Promise Not to Tell by Jennifer McMahon

I read a few pages of Promise Not to Tell about two weeks ago at Barnes & Noble, and couldn't get the setup of the story out of my head. I requested it from the library, and it came in just in time for me to take it with me on a camping trip this weekend.

The book starts with a murder, but it was really the section right after the murder scene that hooked me:

My name is Kate Cypher and I am forty-one years old. I killed someone tonight. I have always believed myself to be a person incapable of murder. Suicide has crossed my mind once or twice, but murder? Never. Not this white-winged dove. I've marched for peace and give money on a regular basis to Amnesty International. I'm a school nurse who draws happy faces on Band-Aids, for Christ's sake.

But none of this changes the fact that it was little old me who pulled the trigger and, with near-perfect aim, put a hole in another human being's heart.

Promise Not to Tell is the story of the unsolved 1971 murder of Kate's best friend, 12-year-old Del Griswold, a girl no one really knew. It's the story of Kate coming to terms with her betrayal of Del just before her death and of a recent copy-cat murder. It's also a ghost story, and a damn good one.

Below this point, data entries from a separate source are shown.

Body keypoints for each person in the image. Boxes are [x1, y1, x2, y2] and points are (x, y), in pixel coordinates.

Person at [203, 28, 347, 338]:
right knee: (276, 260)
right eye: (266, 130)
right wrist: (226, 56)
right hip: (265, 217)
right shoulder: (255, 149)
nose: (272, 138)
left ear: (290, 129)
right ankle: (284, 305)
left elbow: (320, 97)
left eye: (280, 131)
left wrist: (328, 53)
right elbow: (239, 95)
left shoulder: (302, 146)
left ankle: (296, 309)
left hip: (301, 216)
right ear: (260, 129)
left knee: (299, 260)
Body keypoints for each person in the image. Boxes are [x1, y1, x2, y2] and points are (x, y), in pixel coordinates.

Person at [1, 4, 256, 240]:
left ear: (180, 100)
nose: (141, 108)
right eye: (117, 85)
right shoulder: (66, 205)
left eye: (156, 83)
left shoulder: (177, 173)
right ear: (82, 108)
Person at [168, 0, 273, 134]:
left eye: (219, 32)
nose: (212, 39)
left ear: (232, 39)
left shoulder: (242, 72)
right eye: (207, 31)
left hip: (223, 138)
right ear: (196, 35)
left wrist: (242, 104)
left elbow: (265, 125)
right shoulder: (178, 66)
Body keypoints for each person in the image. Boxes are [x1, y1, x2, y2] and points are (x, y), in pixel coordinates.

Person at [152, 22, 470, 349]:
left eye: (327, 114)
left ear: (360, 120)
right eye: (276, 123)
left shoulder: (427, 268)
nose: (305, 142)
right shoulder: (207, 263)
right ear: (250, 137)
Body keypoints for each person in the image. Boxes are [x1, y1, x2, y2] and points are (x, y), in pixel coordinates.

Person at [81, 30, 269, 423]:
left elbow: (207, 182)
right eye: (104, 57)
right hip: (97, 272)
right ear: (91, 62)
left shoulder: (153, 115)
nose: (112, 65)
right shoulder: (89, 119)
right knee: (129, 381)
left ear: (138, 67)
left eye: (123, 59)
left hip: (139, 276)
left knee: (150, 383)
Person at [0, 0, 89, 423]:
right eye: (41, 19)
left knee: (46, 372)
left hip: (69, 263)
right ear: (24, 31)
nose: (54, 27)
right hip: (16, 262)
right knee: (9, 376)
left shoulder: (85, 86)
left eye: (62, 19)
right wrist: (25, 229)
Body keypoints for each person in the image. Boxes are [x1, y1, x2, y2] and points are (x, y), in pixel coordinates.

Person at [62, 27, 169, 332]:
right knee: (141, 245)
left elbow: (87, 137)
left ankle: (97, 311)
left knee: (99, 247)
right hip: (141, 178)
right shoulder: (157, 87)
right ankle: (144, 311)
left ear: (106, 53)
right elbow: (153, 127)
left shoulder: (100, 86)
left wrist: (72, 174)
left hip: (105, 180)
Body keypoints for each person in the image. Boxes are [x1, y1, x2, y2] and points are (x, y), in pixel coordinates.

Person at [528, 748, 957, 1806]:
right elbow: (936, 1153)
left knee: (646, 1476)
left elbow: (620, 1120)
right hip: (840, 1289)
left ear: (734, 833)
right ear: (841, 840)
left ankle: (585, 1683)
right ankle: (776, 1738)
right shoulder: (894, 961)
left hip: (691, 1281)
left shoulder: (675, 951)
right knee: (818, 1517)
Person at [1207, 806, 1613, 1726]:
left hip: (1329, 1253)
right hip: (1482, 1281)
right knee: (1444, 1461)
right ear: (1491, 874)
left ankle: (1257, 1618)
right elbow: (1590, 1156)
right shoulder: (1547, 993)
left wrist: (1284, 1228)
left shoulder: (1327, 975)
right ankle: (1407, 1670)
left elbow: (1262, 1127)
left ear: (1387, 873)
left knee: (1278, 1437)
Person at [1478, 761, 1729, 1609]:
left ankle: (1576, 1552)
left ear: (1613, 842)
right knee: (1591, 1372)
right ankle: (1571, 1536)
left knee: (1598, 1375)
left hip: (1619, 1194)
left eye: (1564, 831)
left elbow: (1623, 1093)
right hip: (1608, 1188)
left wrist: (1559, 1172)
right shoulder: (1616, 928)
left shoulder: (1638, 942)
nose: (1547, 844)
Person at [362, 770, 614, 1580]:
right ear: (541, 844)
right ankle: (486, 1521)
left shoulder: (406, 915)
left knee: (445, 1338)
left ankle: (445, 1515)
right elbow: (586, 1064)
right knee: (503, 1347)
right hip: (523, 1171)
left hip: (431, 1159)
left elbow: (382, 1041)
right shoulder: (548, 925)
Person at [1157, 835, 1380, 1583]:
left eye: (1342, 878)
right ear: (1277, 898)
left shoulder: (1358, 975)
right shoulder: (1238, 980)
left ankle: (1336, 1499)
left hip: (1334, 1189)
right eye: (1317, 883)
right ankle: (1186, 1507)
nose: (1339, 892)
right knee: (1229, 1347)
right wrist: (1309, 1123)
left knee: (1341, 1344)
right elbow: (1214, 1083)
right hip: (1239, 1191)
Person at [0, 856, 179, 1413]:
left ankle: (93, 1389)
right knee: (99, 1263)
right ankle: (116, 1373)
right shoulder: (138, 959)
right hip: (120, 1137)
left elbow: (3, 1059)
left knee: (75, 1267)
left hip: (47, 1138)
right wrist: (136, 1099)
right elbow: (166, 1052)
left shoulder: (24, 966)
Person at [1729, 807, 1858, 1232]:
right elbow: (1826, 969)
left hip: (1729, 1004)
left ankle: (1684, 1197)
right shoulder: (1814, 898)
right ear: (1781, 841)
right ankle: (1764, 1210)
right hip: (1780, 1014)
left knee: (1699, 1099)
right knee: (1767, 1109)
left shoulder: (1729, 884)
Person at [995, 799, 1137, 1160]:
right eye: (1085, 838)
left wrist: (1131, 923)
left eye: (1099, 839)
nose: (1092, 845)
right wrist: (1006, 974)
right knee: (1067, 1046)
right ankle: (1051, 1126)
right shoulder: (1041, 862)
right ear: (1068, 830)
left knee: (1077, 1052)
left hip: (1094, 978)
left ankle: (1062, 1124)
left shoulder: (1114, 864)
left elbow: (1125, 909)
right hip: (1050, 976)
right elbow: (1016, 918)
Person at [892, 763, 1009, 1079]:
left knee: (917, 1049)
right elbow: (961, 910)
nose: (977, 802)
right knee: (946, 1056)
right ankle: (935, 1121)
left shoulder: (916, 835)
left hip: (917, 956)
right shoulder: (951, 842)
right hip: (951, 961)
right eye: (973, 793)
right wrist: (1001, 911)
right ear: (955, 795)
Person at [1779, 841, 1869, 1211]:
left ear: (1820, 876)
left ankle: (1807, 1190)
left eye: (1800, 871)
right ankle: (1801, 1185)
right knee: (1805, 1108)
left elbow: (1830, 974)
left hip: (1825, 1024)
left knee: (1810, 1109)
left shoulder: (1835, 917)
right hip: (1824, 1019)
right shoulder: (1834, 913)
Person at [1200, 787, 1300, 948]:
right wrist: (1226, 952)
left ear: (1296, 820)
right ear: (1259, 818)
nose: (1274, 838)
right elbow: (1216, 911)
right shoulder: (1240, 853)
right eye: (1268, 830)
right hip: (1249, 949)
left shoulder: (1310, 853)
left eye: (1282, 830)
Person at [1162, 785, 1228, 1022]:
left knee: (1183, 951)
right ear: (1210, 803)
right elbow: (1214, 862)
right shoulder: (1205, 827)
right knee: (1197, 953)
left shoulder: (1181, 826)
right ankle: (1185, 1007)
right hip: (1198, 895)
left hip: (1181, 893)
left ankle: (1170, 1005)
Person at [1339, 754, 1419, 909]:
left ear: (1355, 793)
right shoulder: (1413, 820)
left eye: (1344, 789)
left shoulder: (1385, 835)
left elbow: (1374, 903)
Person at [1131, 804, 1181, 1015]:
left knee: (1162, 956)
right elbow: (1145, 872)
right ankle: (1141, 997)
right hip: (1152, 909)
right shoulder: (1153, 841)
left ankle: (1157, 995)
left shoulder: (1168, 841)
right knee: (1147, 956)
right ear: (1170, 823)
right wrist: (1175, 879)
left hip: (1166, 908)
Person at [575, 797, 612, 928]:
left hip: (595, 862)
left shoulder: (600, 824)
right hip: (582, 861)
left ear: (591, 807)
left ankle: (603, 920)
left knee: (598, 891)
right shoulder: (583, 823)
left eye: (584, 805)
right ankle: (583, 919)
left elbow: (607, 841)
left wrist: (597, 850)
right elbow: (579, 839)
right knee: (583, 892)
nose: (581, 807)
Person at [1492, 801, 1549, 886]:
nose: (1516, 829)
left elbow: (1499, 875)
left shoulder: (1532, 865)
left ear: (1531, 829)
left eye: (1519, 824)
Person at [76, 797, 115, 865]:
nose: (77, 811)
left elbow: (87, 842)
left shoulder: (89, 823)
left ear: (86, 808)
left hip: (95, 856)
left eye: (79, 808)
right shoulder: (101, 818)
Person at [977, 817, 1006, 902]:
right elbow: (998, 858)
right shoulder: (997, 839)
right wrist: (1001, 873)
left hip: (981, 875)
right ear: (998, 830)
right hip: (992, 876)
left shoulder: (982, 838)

The book alternates sections of the present-day story--Kate caring for her mother, stricken with Alzheimer's and a strange obsession with a gray-eyed blonde girl who's been dead for thirty years; Kate trying to comfort Opal, daughter of a woman who grew up in a hippie commune alongside Kate; the mystery of the recent murder of Opal's best friend; Kate's continuing guilt over Del's murder and reacquaintance with Del's brother Nicky--with the long-past story of Kate and Del's short and tragic friendship. The alternation of storylines never seemed choppy, and served well to establish tension in the story.

Some of the things I suspected about the story arc turned out to be accurate, especially in the case of the ghost story, but some aspects of the plot took me by surprise. I can't say much more than that without ruining the end, which would be unfair. Promise is utterly believable, just creepy enough without going too far (I was able to read it by the campfire and still sleep soundly in my tent afterwards), and enveloping. It's also pretty short, and a fast read. I definitely recommend it!